Your transcription must include every record word for word and no pictures.

___

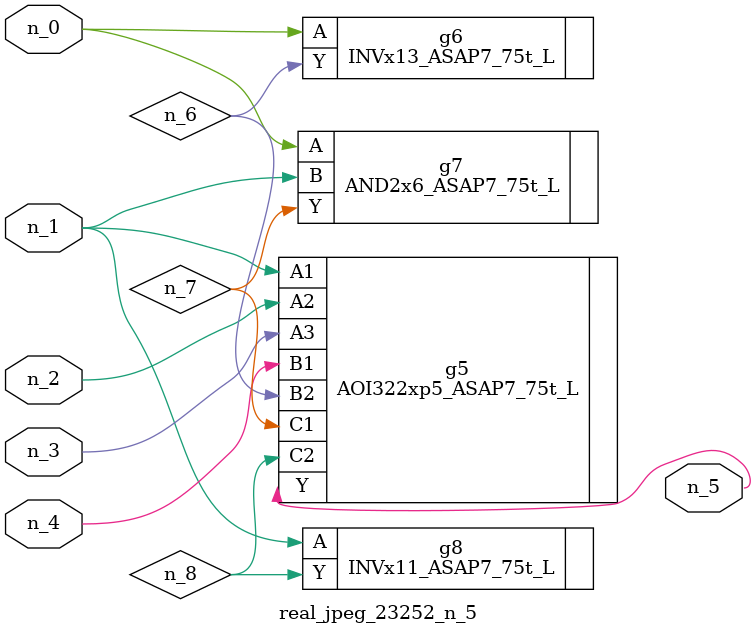
<source format=v>
module real_jpeg_23252_n_5 (n_4, n_0, n_1, n_2, n_3, n_5);

input n_4;
input n_0;
input n_1;
input n_2;
input n_3;

output n_5;

wire n_8;
wire n_6;
wire n_7;

INVx13_ASAP7_75t_L g6 ( 
.A(n_0),
.Y(n_6)
);

AND2x6_ASAP7_75t_L g7 ( 
.A(n_0),
.B(n_1),
.Y(n_7)
);

AOI322xp5_ASAP7_75t_L g5 ( 
.A1(n_1),
.A2(n_2),
.A3(n_3),
.B1(n_4),
.B2(n_6),
.C1(n_7),
.C2(n_8),
.Y(n_5)
);

INVx11_ASAP7_75t_L g8 ( 
.A(n_1),
.Y(n_8)
);


endmodule
</source>
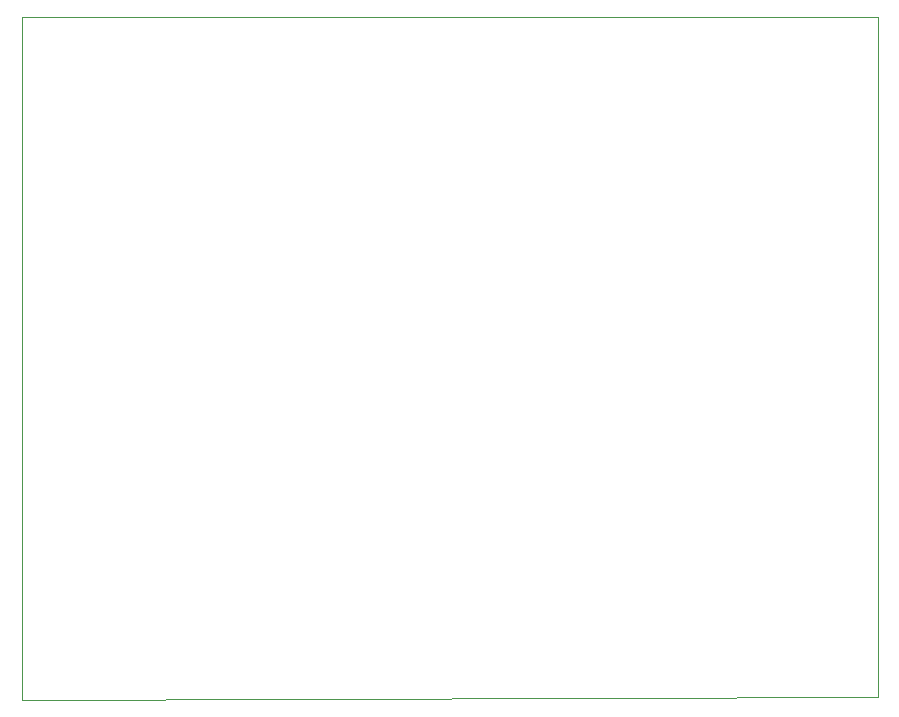
<source format=gbr>
G04*
G04 #@! TF.GenerationSoftware,Altium Limited,Altium Designer,22.4.2 (48)*
G04*
G04 Layer_Color=0*
%FSLAX25Y25*%
%MOIN*%
G70*
G04*
G04 #@! TF.SameCoordinates,05EB306F-8607-470A-85BC-A44C10D5EEA8*
G04*
G04*
G04 #@! TF.FilePolarity,Positive*
G04*
G01*
G75*
%ADD57C,0.00100*%
D57*
X181Y-15D02*
X181Y227702D01*
X285561D01*
X285561Y946D01*
X181Y-15D01*
M02*

</source>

___

Exercise result:
<source format=v>
module real_jpeg_23252_n_5 (n_4, n_0, n_1, n_2, n_3, n_5);

input n_4;
input n_0;
input n_1;
input n_2;
input n_3;

output n_5;

wire n_8;
wire n_6;
wire n_7;

INVx13_ASAP7_75t_L g6 ( 
.A(n_0),
.Y(n_6)
);

AND2x6_ASAP7_75t_L g7 ( 
.A(n_0),
.B(n_1),
.Y(n_7)
);

AOI322xp5_ASAP7_75t_L g5 ( 
.A1(n_1),
.A2(n_2),
.A3(n_3),
.B1(n_4),
.B2(n_6),
.C1(n_7),
.C2(n_8),
.Y(n_5)
);

INVx11_ASAP7_75t_L g8 ( 
.A(n_1),
.Y(n_8)
);


endmodule
</source>
<source format=gbr>
G04*
G04 #@! TF.GenerationSoftware,Altium Limited,Altium Designer,22.4.2 (48)*
G04*
G04 Layer_Color=0*
%FSLAX25Y25*%
%MOIN*%
G70*
G04*
G04 #@! TF.SameCoordinates,05EB306F-8607-470A-85BC-A44C10D5EEA8*
G04*
G04*
G04 #@! TF.FilePolarity,Positive*
G04*
G01*
G75*
%ADD57C,0.00100*%
D57*
X181Y-15D02*
X181Y227702D01*
X285561D01*
X285561Y946D01*
X181Y-15D01*
M02*

</source>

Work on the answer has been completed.